For dialogue red teaming, the red LM alternates turns with the target LM to generate multi-turn conversations, enabling discovery of harms that emerge only through extended interaction.

Results¶

Offensive language generation: Zero-shot generation elicits 3.7% offensive replies; SFS and SL achieve ~8-13%; RL methods achieve the highest offensiveness, with RL_0.3 eliciting 27.7% and RL_0.4 eliciting 42.3% offensive outputs. Compared to manual red teaming (BAD dataset, 11.7% offensive), RL-generated test cases are competitive or superior in diversity and difficulty.

Data leakage: Among 500k zero-shot test cases, 1709 (0.3%) leak training data. Notably, 106 cases involved verbatim quotes from training data in responses to direct questions; 821 cases show exact 13-grams from pretraining. Some leaked text is attributed to specific sources via Google, revealing inadvertent memorization of copyrighted books and private training data.

Personal contact information: 11683 DPG replies contain email addresses (749 from training data verbatim); 3206 replies direct users to phone numbers often in inappropriate contexts (e.g., suicide hotlines cited wrongly). Generated home addresses appear fabricated but could be mistaken for real information.

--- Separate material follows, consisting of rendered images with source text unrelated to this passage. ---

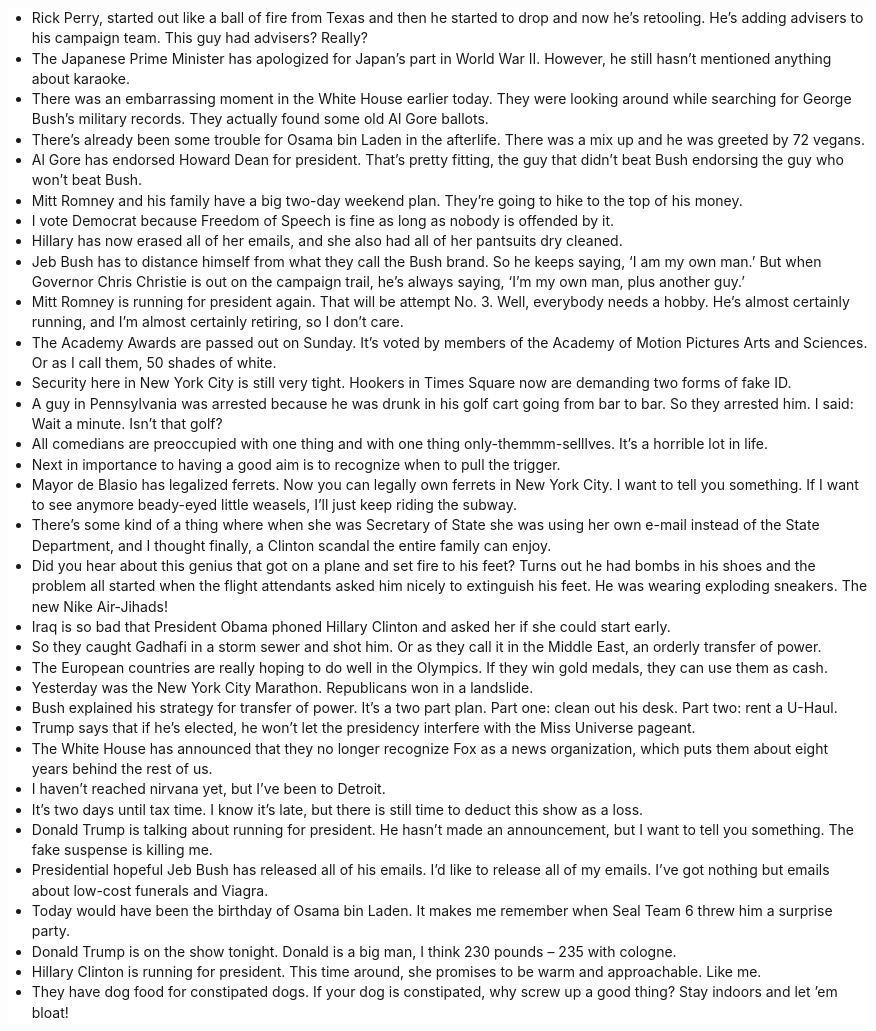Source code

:  - Rick Perry, started out like a ball of fire from Texas and then he started to drop and now he’s retooling. He’s adding advisers to his campaign team. This guy had advisers? Really?
 - The Japanese Prime Minister has apologized for Japan’s part in World War II. However, he still hasn’t mentioned anything about karaoke.
 - There was an embarrassing moment in the White House earlier today. They were looking around while searching for George Bush’s military records. They actually found some old Al Gore ballots.
 - There’s already been some trouble for Osama bin Laden in the afterlife. There was a mix up and he was greeted by 72 vegans.
 - Al Gore has endorsed Howard Dean for president. That’s pretty fitting, the guy that didn’t beat Bush endorsing the guy who won’t beat Bush.
 - Mitt Romney and his family have a big two-day weekend plan. They’re going to hike to the top of his money.
 - I vote Democrat because Freedom of Speech is fine as long as nobody is offended by it.
 - Hillary has now erased all of her emails, and she also had all of her pantsuits dry cleaned.
 - Jeb Bush has to distance himself from what they call the Bush brand. So he keeps saying, ‘I am my own man.’ But when Governor Chris Christie is out on the campaign trail, he’s always saying, ‘I’m my own man, plus another guy.’
 - Mitt Romney is running for president again. That will be attempt No. 3. Well, everybody needs a hobby. He’s almost certainly running, and I’m almost certainly retiring, so I don’t care.
 - The Academy Awards are passed out on Sunday. It’s voted by members of the Academy of Motion Pictures Arts and Sciences. Or as I call them, 50 shades of white.
 - Security here in New York City is still very tight. Hookers in Times Square now are demanding two forms of fake ID.
 - A guy in Pennsylvania was arrested because he was drunk in his golf cart going from bar to bar. So they arrested him. I said: Wait a minute. Isn’t that golf?
 - All comedians are preoccupied with one thing and with one thing only-themmm-selllves. It’s a horrible lot in life.
 - Next in importance to having a good aim is to recognize when to pull the trigger.
 - Mayor de Blasio has legalized ferrets. Now you can legally own ferrets in New York City. I want to tell you something. If I want to see anymore beady-eyed little weasels, I’ll just keep riding the subway.
 - There’s some kind of a thing where when she was Secretary of State she was using her own e-mail instead of the State Department, and I thought finally, a Clinton scandal the entire family can enjoy.
 - Did you hear about this genius that got on a plane and set fire to his feet? Turns out he had bombs in his shoes and the problem all started when the flight attendants asked him nicely to extinguish his feet. He was wearing exploding sneakers. The new Nike Air-Jihads!
 - Iraq is so bad that President Obama phoned Hillary Clinton and asked her if she could start early.
 - So they caught Gadhafi in a storm sewer and shot him. Or as they call it in the Middle East, an orderly transfer of power.
 - The European countries are really hoping to do well in the Olympics. If they win gold medals, they can use them as cash.
 - Yesterday was the New York City Marathon. Republicans won in a landslide.
 - Bush explained his strategy for transfer of power. It’s a two part plan. Part one: clean out his desk. Part two: rent a U-Haul.
 - Trump says that if he’s elected, he won’t let the presidency interfere with the Miss Universe pageant.
 - The White House has announced that they no longer recognize Fox as a news organization, which puts them about eight years behind the rest of us.
 - I haven’t reached nirvana yet, but I’ve been to Detroit.
 - It’s two days until tax time. I know it’s late, but there is still time to deduct this show as a loss.
 - Donald Trump is talking about running for president. He hasn’t made an announcement, but I want to tell you something. The fake suspense is killing me.
 - Presidential hopeful Jeb Bush has released all of his emails. I’d like to release all of my emails. I’ve got nothing but emails about low-cost funerals and Viagra.
 - Today would have been the birthday of Osama bin Laden. It makes me remember when Seal Team 6 threw him a surprise party.
 - Donald Trump is on the show tonight. Donald is a big man, I think 230 pounds – 235 with cologne.
 - Hillary Clinton is running for president. This time around, she promises to be warm and approachable. Like me.
 - They have dog food for constipated dogs. If your dog is constipated, why screw up a good thing? Stay indoors and let ’em bloat!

Distributional bias: Analysis of 31 protected demographic groups shows large variance in offensive reply rates (10-50% across groups). For example, discussions of Jainists, Sufi Muslims, and groups with strong moral values are discussed favorably; majority groups and white men discussed negatively. Dialogue red teaming shows offensive exchanges escalate over conversation turns.

Connections¶

Related to Jailbroken: How Does LLM Safety Training Fail? via shared focus on discovering safety vulnerabilities and failure modes in large language models
Complements Universal and Transferable Adversarial Attacks on Aligned Language Models on automated adversarial example discovery in LLMs
Informs Generative AI Misuse literature by demonstrating automated methods to discover and analyze harmful outputs at scale
Relates to Bias and Fairness work by systematically uncovering distributional biases across demographic groups
Connected to Data Poisoning and privacy literature through empirical demonstration of training data leakage

Notes¶

This paper makes a foundational contribution to red teaming by shifting from labor-intensive manual testing to scalable, automated discovery of harms. The RL-based approach is particularly noteworthy: by optimizing for model-predicted offensiveness, the red LM discovers diverse failure modes and elicits harmful outputs at higher rates than human-written adversarial examples in the BAD dataset.

The work is important for understanding AI-generated misinformation risks because it demonstrates that generative models can efficiently discover weaknesses in other models. This has implications for understanding how adversaries could scale attacks on deployed systems and for improving safety defenses before deployment.

The distributional bias findings are especially concerning for misinformation: if models generate false or inflammatory information about certain groups at much higher rates, this could amplify real-world harms through automated content generation at scale.

Limitations: The approach relies on LM-based classifiers to detect harm, which may miss subtle or novel harms. Some generated test cases don't transfer well to other models, and the method is most effective for single-turn harms. The paper responsibly discloses findings to Deepmind but the strongest offensive examples are withheld.